Rugged enrollment errors when using barcode and sideload enrollment
During barcode enrollment or sideload staging, you may encounter the below errors:
*Note: “CREATE_MDM_ERROR” is a generic error and may indicate other root causes. Additionally, confirm that LoginFailedAttempts >=3.
User or device is invalid due to exceeding number of allowable login attempts. To prevent “spoofing attacks,” the enrollment process requires additional captcha validation after 3 failed attempts. This is a security requirement when enrolling with username and password. The failed attempts can be for a user or a device, whichever occurs first. For barcode enrollment and sideload staging, there is no user interface, and thus a captcha cannot be entered.
The security information can be reset in the database for on-premise environments. For SaaS environments, contact the AirWatch Support team for assistance.
The primary concerned tables are below:
1. Reset user failed attempts in mobileManagement.EnrollmentUser table.

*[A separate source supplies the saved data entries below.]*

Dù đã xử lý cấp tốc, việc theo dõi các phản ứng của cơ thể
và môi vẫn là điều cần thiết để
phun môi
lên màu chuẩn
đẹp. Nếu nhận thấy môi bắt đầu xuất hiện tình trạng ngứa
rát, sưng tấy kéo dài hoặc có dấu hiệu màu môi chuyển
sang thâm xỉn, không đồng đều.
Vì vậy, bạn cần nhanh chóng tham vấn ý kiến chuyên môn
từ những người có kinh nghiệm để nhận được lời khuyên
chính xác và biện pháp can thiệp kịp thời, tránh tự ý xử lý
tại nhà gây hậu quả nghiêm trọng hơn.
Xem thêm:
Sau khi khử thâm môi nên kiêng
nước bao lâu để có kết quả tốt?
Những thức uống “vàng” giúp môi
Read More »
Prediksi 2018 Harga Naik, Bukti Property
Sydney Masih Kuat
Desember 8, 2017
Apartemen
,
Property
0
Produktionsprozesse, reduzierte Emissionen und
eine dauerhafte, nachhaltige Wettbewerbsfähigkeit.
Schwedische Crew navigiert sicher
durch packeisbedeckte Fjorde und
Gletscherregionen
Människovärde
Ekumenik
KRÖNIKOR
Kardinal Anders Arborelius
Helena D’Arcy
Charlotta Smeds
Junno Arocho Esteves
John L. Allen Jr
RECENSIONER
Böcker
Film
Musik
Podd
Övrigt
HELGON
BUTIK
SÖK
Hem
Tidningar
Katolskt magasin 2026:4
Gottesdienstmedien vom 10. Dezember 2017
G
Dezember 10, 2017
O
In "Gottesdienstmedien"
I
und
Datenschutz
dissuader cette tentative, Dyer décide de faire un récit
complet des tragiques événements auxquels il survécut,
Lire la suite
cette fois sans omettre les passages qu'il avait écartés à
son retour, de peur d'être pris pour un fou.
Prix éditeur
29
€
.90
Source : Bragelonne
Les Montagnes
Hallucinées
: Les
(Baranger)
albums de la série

- Set LoginFailedAttempts = 0 in the MobileManagement.EnrollmentUser table for specified user
2. Check mobilemanagement.DeviceEnrollmentStaging table for the device by serial number
- If found, remove all records associated to serial number
It is recommended to configure the purge interval to 2 days for the mobilemanagement.DeviceEnrollmentStaging table. This is a GLOBAL console setting:
- Settings > Admin > Data Purging > DeviceEnrollmentStaging Purge
Short Term/Long term Resolution
In the short term, the user and password entered on the Devices > Staging & Provisioning > Staging will be validated prior to saving and generating the barcode. However, this is not a panacea. The issue may still be encountered, albeit significantly less. In the long term, barcode and side load staging enrollment will move away from user and password validation.